Abstract

ABSTRACT The present research aimed to compare women's descriptions of chronic pelvic pain, when talking about their pain in narrative mode, with the descriptors used in a common pain assessment tool, the McGill Pain Questionnaire (MPQ). Our intention was to see what we could learn about the relationship between words used in these kinds of assessment tools and meanings of pain experience evident in narratives. This New Zealand-based qualitative study used open-ended interviewing to generate women's experiential narratives of pelvic pain. Forty women of European descent were recruited via a randomly selected national prevalence survey on chronic pelvic pain: 33 had chronic pelvic pain that was not associated with dysmenorrhoea or dyspareunia (CPP); 38 had dysmenorrhoea; 29 had dyspareunia; 24 had all three.
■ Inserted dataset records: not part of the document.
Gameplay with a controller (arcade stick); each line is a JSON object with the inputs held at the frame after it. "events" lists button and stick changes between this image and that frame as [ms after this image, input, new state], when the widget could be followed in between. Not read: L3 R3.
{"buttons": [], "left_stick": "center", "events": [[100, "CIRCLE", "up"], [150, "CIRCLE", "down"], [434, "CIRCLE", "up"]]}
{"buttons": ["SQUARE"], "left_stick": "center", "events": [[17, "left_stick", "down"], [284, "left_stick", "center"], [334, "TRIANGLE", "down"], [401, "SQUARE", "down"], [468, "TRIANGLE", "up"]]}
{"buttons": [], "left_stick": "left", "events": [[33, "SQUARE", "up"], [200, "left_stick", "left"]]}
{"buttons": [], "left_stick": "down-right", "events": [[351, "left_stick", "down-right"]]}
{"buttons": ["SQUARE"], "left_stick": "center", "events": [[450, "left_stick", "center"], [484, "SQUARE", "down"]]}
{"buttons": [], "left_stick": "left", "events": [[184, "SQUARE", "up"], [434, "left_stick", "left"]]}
The study group was aged between 22 and 51 years. The differences that emerged between the words used by women and those used in the MPQ vocabulary are described. Two main findings emerged: a difference in the relative emphasis placed on sensory descriptors and the absence in women's narratives of affective words used in the MPQ. However, a predominance of an affective dimension of pain was evident in women's narratives, which is described. Given the narrative specificity of the experience of pelvic pain, we conclude that assessment tools using the words and phrases evident in narratives of pain would potentially be more useful, and that such a pain assessment tool would ideally be used in association with narrative techniques incorporated into the clinician's interview with women who present with chronic pelvic pain.